La conferenza stampa e tutte le dichiarazioni dell’allenatore dei biancocelesti, intervenuto al termine della partita
Conferenza stampa
“Quello di Cataldi è uno dei primi rigori di schiena che vedo. Avrebbe fatto un fallo da rigore su uno dietro a lui. Di Bello era a tre metri, ha visto benissimo e ha giudicato benissimo: il Var ha fatto una follia. Non si può giudicare dl fermo immagine, perché e si va al fermo immagine, dopo dieci minuti c'era rigore su Pedro. Ha preso una leggera spinta, ma se vado al Var e vedo un fermo immagine, do il rigore. Questi sono i rigorini di cui ha parlato Gasperini, cose che si vedono solamente nel nostro campionato in cui c'è un'incidenza di rigori doppia rispetto agli altri campionati.
Secondo me la squadra ha fatto bene. Siamo partiti bene, la squadra ha fatto 20 ‘ di buon livello e poi ancora benissimo per 30’ nel secondo tempo. Ci siamo disuniti nel finale e abbiamo iniziato a concedere le ripartenze. Fino al 30' del secondo tempo abbiamo avuto un predominio totale, senza subire nessun contropiede. Abbiamo fatto il 77% del predominio territoriale. Non siamo riusciti a trasformare tutto questo in pericolosità. Non era neanche semplice, il 4-5-1 della Juventus non era facile da scardinare se non con giocate individuali o tiri da fuori. La squadra ha fatto una buona partita, poi Ciro è un grande giocatore, un attaccante che fa 35, 40 gol all'anno, è difficile da rimpiazzare. Non per noi soltanto, ma per qualsiasi squadra.
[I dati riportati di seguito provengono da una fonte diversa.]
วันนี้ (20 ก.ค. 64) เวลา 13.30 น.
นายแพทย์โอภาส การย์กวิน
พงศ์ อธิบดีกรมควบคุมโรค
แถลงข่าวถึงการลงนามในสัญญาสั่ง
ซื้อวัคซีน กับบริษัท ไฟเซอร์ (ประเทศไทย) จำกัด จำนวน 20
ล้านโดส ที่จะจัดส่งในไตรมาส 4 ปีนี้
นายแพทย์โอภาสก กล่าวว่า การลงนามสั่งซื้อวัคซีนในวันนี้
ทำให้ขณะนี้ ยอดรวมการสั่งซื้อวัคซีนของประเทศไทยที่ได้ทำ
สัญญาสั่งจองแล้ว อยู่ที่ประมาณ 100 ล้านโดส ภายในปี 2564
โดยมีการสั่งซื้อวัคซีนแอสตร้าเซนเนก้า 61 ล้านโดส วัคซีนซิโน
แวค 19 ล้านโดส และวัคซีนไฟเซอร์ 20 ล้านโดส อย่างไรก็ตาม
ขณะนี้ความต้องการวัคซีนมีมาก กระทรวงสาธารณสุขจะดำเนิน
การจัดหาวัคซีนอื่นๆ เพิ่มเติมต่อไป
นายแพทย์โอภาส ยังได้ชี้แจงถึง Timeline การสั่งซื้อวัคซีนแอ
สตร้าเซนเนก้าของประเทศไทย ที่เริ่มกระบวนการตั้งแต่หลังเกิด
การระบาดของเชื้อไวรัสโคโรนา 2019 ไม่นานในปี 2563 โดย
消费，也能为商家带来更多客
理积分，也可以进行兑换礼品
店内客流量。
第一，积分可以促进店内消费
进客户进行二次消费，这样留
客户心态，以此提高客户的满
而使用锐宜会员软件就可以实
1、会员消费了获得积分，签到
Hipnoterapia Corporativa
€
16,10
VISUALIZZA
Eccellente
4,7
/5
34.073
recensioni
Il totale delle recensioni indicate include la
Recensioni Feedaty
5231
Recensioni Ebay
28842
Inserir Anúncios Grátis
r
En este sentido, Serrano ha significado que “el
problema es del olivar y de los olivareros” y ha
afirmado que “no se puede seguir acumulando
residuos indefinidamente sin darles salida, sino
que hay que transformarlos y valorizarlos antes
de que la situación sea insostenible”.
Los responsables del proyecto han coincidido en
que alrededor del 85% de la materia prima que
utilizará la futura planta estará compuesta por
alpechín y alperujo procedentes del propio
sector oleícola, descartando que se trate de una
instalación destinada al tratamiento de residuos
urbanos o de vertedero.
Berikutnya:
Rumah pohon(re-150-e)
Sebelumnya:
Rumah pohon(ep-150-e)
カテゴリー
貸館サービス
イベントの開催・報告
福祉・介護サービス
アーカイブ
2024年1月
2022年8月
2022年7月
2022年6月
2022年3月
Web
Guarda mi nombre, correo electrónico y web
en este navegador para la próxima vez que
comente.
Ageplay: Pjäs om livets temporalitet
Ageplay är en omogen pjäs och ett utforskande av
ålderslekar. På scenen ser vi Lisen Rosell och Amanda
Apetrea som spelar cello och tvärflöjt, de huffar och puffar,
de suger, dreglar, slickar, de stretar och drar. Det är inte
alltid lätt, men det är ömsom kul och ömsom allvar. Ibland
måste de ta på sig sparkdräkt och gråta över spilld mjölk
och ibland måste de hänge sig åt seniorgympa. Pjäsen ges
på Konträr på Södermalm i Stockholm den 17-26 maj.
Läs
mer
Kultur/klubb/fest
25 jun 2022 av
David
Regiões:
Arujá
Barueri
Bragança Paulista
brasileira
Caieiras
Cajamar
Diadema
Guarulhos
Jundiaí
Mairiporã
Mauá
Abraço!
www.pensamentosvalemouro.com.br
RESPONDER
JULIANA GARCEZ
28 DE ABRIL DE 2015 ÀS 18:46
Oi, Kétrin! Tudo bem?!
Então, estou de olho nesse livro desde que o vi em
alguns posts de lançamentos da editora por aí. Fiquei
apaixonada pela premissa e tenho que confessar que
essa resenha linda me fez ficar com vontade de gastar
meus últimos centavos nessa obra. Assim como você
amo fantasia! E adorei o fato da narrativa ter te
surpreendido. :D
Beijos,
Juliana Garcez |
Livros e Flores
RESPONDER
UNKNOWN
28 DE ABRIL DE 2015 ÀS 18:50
A un certo punto la partita era diventata difficile. Non possiamo neanche pretendere così tanto dai due esterni, chiedergli di saltare l’uomo 15 volte a partita ciascuno. Oggi l'hanno fatto forse un po' meno rispetto al solito, ma non ci hanno fatto mancare nulla. È normale che ci siano partite in cui si faccia meno dal punto di vista individuale. Gli interni hanno fatto una discreta partita, non li ho visti in difficioltà, anzi: li ho visti padroni del centrocampo. Forse qualche tentativo in più da fuori si potevano tentarli. Immobile? Ancora non lo so se ci sarà a Mosca, ha controllo domani. L’ammonizione? Boh. Sinceramente non lo so. Gli ho solo detto che aveva fischiato fallo a uno che aveva l'avversario alle spalle e gli ho chiesto come avesse fatto a far fallo. L’arbitraggio, al di là dell'episodio del rigore, mi è sembrato roba che… lasciamo perdere.
Sinceramente dei tifosi della Juventus non m'interessa niente. Ho lavorato alla Juventus ma non son juventino. Ci ho vinto un campionato e ne sono contento, ho allenato grandi giocatori ma poi finisce lì. Quello che cantano non m’interessa”.